== Extrait choisi ==
"""

Gabon : le gouvernement ambitionne d’atteindre 25% de contribution du secteur minier au PIB d’ici 2030
Le Gabon s’achemine vers une transformation radicale de son secteur minier, visant à quadrupler sa contribution au produit intérieur brut (PIB) d’ici 2030, passant de 6% actuellement, porté principalement par le manganèse, à 25%. Cette ambition s’inscrit dans une dynamique de redynamisation économique orchestrée par le gouvernement, sous la conduite du nouveau ministre des Mines, Sosthène Nguema Nguema.
Pour réaliser cet objectif ambitieux, le gouvernement a mis en place une feuille de route claire, axée sur trois axes principaux : la transformation locale du manganèse, l’essor des ressources en fer et la structuration du marché de l’or.

"""

== Lignes extraites ==
"""

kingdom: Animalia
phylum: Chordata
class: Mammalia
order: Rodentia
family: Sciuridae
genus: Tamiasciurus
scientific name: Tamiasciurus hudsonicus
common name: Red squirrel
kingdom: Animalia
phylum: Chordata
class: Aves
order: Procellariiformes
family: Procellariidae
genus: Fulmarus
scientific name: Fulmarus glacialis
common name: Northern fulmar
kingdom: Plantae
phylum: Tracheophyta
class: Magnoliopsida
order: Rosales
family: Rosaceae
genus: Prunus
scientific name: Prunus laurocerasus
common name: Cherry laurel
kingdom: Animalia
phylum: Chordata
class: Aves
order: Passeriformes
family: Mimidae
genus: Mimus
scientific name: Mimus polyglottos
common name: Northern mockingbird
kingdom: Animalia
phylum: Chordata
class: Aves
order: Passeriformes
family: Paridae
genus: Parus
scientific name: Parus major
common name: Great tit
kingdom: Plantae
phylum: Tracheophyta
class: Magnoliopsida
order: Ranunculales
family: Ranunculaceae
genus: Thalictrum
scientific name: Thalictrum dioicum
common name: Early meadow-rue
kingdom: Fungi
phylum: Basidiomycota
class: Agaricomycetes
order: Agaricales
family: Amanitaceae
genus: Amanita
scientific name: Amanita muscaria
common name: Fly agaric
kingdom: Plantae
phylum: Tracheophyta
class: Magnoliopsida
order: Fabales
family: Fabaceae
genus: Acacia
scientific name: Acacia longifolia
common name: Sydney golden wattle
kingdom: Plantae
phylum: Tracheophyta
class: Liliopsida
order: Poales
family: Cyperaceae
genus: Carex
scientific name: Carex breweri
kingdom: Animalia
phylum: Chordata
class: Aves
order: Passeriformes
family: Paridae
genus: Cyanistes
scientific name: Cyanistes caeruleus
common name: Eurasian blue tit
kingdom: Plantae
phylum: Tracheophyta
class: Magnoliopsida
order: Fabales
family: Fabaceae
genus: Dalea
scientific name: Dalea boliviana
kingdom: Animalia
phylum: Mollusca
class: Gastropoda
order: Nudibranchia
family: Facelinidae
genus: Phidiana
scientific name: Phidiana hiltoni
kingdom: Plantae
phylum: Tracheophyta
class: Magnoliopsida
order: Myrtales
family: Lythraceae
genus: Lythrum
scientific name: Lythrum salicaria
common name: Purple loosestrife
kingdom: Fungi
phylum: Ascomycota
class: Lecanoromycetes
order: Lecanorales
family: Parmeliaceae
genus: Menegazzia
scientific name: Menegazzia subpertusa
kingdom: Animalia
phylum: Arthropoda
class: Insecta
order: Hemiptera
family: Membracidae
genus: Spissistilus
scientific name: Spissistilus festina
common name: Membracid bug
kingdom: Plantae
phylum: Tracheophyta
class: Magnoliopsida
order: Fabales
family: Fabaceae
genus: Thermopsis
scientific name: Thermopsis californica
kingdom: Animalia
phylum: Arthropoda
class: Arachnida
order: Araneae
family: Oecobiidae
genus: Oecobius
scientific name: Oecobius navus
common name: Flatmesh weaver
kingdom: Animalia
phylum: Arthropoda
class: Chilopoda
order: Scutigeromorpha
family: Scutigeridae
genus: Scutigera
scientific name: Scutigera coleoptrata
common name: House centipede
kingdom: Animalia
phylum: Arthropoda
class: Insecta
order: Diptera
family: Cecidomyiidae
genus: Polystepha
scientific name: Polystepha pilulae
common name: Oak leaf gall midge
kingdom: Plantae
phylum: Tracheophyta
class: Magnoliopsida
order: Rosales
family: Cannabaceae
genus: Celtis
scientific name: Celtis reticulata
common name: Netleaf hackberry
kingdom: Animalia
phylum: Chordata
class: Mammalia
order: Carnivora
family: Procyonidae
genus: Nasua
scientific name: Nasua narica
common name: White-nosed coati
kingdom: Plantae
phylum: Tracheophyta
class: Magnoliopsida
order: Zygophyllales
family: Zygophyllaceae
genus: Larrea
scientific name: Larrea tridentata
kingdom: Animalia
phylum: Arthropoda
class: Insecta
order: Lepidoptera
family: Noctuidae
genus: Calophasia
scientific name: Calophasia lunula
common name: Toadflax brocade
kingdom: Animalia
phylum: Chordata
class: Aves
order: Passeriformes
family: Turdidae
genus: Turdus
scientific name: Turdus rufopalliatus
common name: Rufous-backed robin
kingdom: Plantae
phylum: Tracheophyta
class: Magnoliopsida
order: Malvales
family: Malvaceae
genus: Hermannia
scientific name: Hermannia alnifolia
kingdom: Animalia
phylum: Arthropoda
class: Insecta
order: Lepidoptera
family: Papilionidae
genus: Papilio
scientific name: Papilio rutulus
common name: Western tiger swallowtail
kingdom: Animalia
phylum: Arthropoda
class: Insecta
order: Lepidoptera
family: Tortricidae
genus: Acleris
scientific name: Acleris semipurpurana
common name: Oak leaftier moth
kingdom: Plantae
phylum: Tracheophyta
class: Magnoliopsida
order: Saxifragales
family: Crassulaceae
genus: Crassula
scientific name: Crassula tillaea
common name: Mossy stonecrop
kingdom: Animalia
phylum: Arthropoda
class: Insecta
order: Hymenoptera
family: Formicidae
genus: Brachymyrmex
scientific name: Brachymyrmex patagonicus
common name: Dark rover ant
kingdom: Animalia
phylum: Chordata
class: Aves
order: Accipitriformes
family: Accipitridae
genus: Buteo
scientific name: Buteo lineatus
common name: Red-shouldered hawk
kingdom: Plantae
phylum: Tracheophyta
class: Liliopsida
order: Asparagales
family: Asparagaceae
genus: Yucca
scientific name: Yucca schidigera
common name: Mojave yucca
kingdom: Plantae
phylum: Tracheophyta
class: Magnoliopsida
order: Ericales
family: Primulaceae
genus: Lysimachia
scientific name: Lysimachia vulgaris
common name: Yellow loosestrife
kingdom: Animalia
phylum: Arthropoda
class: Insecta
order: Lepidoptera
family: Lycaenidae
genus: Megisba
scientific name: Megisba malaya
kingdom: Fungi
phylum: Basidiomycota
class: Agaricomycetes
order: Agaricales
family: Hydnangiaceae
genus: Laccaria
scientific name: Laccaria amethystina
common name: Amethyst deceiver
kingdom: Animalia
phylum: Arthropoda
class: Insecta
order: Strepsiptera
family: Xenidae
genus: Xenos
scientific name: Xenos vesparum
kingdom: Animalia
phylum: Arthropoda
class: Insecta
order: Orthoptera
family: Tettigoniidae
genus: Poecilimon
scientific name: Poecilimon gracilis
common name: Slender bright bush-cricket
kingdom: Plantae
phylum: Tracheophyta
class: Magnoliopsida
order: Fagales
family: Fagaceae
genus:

"""

== Consigne 1 ==
Reformulez sous forme de liste le paragraphe de l'extrait choisi qui commence par « Le Gabon s'achemine », en conservant ses faits principaux.
== Consigne 2 ==
Traduisez en anglais cette phrase de l'extrait choisi : « Pour réaliser cet objectif ambitieux, le gouvernement a mis en place une feuille de route claire, axée sur trois axes principaux : la transformation locale du manganèse, l'essor des ressources en fer et la structuration du marché de l'or. »
== Consigne 3 ==
Prolongez le texte sur le secteur minier gabonais à partir de sa dernière phrase.

== Réponse 1 ==
- Le Gabon veut quadrupler la contribution du secteur minier au PIB d'ici 2030.
- Cette contribution passerait de 6 % aujourd'hui, surtout grâce au manganèse, à 25 %.
- Cet objectif fait partie d'une redynamisation économique orchestrée par le gouvernement.
- Le nouveau ministre des Mines, Sosthène Nguema Nguema, conduit cette démarche.

== Réponse 2 ==
To achieve this ambitious goal, the government has put in place a clear roadmap built around three main areas: local processing of manganese, the development of iron resources, and the structuring of the gold market.

== Réponse 3 ==
L’intention est d’interdire l’exportation de minerai brut d’ici 2029, favorisant par la même occasion la production nationale de silicomanganèse, un produit à forte valeur ajoutée. Cette initiative vise à renforcer la chaîne de valeur minière sur le sol gabonais. Le Gabon prévoit également d’accélérer le développement de ses gisements de fer de classe mondiale, notamment ceux de Belinga et Baniaka. Cela passe également par une modernisation massive du réseau ferré transgabonais, nécessaire pour le transport efficace des ressources.
Une attention particulière sera portée à la formalisation de l’artisanat minier notamment dans les zones de Koumba, Etéke et Minkébé. L’objectif est de garantir la traçabilité des ressources et d’imposer des normes internationales en matière de raffinage, contribuant ainsi à une meilleure intégration du Gabon dans le marché minier mondial.
La Société Équatoriale des Mines : Un outil de Transformation
Au cœur de cette stratégie se trouve la Société Équatoriale des Mines (SEM), qui abandonne son ancien rôle d’actionnaire passif. De 2026 à 2030, la SEM aspire à devenir un « opérateur industriel agressif », visant à générer 1 milliard USD de revenus d’ici 2030. Cet objectif ambitieux placera la SEM parmi les sociétés minières africaines de référence.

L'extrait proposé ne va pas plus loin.